Pesquisa revela que fazer amigos na internet já é parte comum da infância no Japão.

Para crianças japonesas, fazer amigos online é tão natural quanto brincar no parque

Pesquisa inédita revela nova dinâmica das amizades infantis no país, marcada por conexões digitais e interações além da idade e do bairro

O tradicional convite para brincar no parque após a escola agora divide espaço com o convite para uma partida online. Uma pesquisa realizada com mais de 1.600 estudantes do ensino fundamental e médio no Japão pelo portal infantil Nifty Kids aponta que mais de 70% das crianças e adolescentes japoneses têm pelo menos um amigo com quem se relacionam exclusivamente pelo mundo digital. O dado reflete uma transformação profunda na infância, onde a internet se tornou parte central da vida social.

Essas amizades virtuais, formadas principalmente em jogos online, redes sociais e comunidades na internet, são marcadas por laços baseados em interesses comuns. Um dos achados interessantes do estudo é que cerca de 40% das crianças relatam interagir principalmente com pessoas de um a três anos mais velhas, uma conexão intergeracional menos comum em ambientes estritamente offline.
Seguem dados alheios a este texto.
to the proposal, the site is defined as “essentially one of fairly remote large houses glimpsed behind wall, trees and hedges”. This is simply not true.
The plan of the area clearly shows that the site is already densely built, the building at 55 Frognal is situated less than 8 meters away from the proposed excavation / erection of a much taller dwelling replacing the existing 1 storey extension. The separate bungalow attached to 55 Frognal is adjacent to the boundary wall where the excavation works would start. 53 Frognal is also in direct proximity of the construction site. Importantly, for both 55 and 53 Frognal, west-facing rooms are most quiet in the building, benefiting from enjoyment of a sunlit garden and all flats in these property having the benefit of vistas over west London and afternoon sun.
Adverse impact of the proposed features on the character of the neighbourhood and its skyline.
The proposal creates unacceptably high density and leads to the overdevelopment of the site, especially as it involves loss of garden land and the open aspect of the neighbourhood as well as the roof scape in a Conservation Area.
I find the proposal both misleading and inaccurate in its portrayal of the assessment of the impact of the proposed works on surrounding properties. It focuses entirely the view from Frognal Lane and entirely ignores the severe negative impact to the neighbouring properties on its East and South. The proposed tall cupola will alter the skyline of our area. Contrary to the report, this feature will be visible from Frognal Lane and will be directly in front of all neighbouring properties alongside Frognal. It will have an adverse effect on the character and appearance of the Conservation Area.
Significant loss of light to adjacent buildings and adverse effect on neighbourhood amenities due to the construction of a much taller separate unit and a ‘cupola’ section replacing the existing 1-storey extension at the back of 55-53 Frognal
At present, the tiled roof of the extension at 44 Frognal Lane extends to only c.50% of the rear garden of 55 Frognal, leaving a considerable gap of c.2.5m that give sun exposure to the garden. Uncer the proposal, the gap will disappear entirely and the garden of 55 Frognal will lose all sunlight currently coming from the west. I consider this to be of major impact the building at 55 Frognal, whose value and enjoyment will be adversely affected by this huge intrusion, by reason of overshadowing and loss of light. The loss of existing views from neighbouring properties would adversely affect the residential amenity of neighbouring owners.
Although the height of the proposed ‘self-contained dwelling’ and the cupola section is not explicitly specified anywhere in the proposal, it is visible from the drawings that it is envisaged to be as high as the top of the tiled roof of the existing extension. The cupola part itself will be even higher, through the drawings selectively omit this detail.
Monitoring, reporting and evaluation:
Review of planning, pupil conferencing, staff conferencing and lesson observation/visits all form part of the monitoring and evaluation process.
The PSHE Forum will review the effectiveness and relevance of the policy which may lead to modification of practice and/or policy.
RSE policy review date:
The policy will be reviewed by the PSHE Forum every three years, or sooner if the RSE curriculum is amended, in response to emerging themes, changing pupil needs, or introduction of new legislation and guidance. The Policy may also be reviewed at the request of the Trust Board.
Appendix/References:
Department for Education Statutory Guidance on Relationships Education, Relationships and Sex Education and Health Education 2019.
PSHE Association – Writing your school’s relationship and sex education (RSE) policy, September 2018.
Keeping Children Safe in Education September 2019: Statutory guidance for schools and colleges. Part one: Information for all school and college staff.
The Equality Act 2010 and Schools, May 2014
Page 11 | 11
Hobbies compartilhados, jogos favoritos e outras paixões mútuas facilitam essas pontes entre idades, criando um novo tecido social digital.

Entretanto, a pesquisa também joga luz sobre riscos que demandam atenção. Um número expressivo de crianças, 81,9% dos entrevistados, admitiu já ter compartilhado informações pessoais com amigos online. Os dados mais revelados são idade, gênero e data de aniversário, seguidos pela região onde vivem e o primeiro nome. Especialistas em segurança digital e estudos sobre o uso da internet por crianças no Japão ressaltam que, embora esse compartilhamento não represente perigo imediato, ele destaca a necessidade de os pais acompanharem mais de perto o uso da internet pelos filhos e promoverem uma educação digital.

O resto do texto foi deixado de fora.